Besides Tom, the majority of the other actors in the film are British.  Was that a conscious decision or just a byproduct of trying to find the best actors?

It's simply looking for the best actors.  We had two actors - Christian Berkel and Thomas Krestchmann - who are German and Carice van Houten is Dutch... I felt that there should be a European sensibility in the way that Tom speaks the Brits bring their accents into a mid-Atlantic and the Germans take down some of their German and in a way create a European feel.  But the reality is, especially with my history with Ian McKellan and Patrick Stewart on X-MEN, I have this obsession with working with the entire National Theater.  

The characters are all German and they'd all be speaking German so their dialects to me, it was definitely just getting the best actor.  I've made films based on comic book characters and while they represent fictional characters, we had to make these real people who really lived and looked and spoke and wrote a certain way.  The more research you do, the more real these people become to you.  The more casting becomes essential to you.  And with casting I'm pretty...  Even Hugh Laurie, I cast him in "House" and I didn't even know he was British!  That was a surprise.  I watched him on tape and thought he was American.

Tom bares a resemblance to his character in real life but did you look for that physical resemblance in casting some of the other roles?

That was part of it but it was more the essence.  Something in the eyes and the demeanor.  A little bit physical, that's part of it.  The real Tresckow was bald and Ken Branagh isn't but I'd rather have one of the greatest actors.  But Branagh, if you look at Tresckow's energy, he had an honesty that Branagh has.  So if you look at the images, if you go on the website, I hate to say "Look at our website!" but if you look at the VALKYRIE website, the character of the actors is represented.  And that's what I looked for.  It's weird and intangible but the casting process is like half my job quite frankly as a director.  

A cynic could say that some of the members of the uprising were looking after their own post-WWII future.  Do you believe these men were completely altruistic in their efforts to overthrow Hitler's government?

The movie focuses on those events and how those characters were involved in those events but I'll tell you, we produced a History Channel documentary and there's an interview with Baron von Boeselager, the oldest living member of the resistance who passed away shortly after the interview and he talks about Tresckow and he said, to give a sense of what these characters were thinking, the Nazis were murdering 16,000 people a day.
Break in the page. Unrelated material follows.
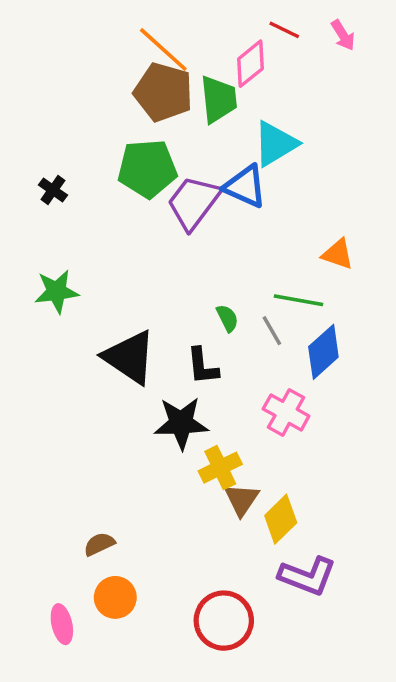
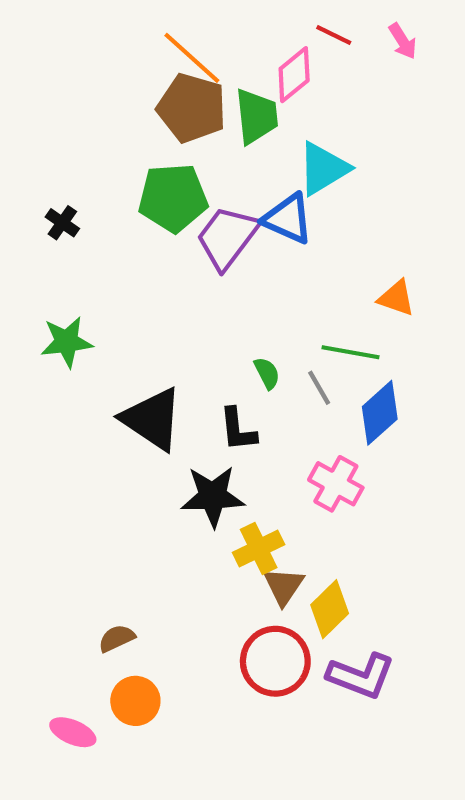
red circle: (224, 621) -> (275, 661), moved
pink ellipse: (62, 624) -> (73, 732), turned -54

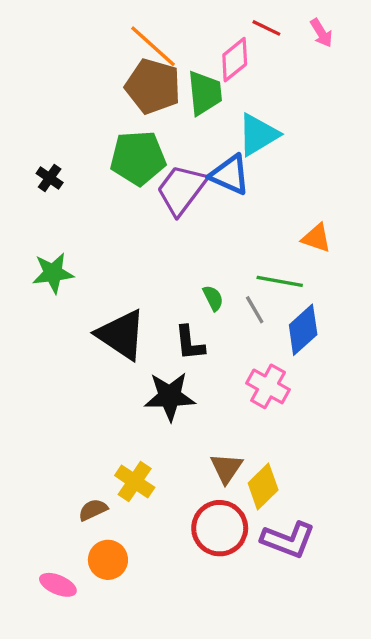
yellow cross: (259, 548) -> (135, 481), moved, turned -30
This does not include war casualties.  These are the murders and this is just in the scope of what they were aware of.  There were probably more.  They weren't at Auschwitz and didn't see the true level of it.

So while it's impossible to define the true motives of each member of the resistance because only they truly know what they were, in the knowledge that we have through the writings and letters, these characters and their disdain for Hitler, his war and the extermination of the Jews, was at the forefront of their mind.  It's something that we know and it's something that emerged more and more as we researched.

And I'm a Jew who's very sensitive about absolving anyone of those terrible crimes, there is a great distinction between people who served in the military and served their country and how they feel about the policies of their government.  That's the very heart of this story.